> **WORK TASK**
From the material below, pull each line containing the string "this".

> **RAW DATA**
━━━━━━
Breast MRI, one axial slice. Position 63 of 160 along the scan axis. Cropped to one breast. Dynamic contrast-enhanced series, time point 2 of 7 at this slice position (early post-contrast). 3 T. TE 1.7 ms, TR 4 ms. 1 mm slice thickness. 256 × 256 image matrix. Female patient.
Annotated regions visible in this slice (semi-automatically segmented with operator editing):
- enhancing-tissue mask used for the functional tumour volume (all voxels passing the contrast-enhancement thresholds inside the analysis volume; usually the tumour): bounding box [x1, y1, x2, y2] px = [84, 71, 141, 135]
━━━━━━
> **YOUR RESPONSE**
Breast MRI, one axial slice. Position 63 of 160 along the scan axis. Cropped to one breast. Dynamic contrast-enhanced series, time point 2 of 7 at this slice position (early post-contrast). 3 T. TE 1.7 ms, TR 4 ms. 1 mm slice thickness. 256 × 256 image matrix. Female patient.
Annotated regions visible in this slice (semi-automatically segmented with operator editing):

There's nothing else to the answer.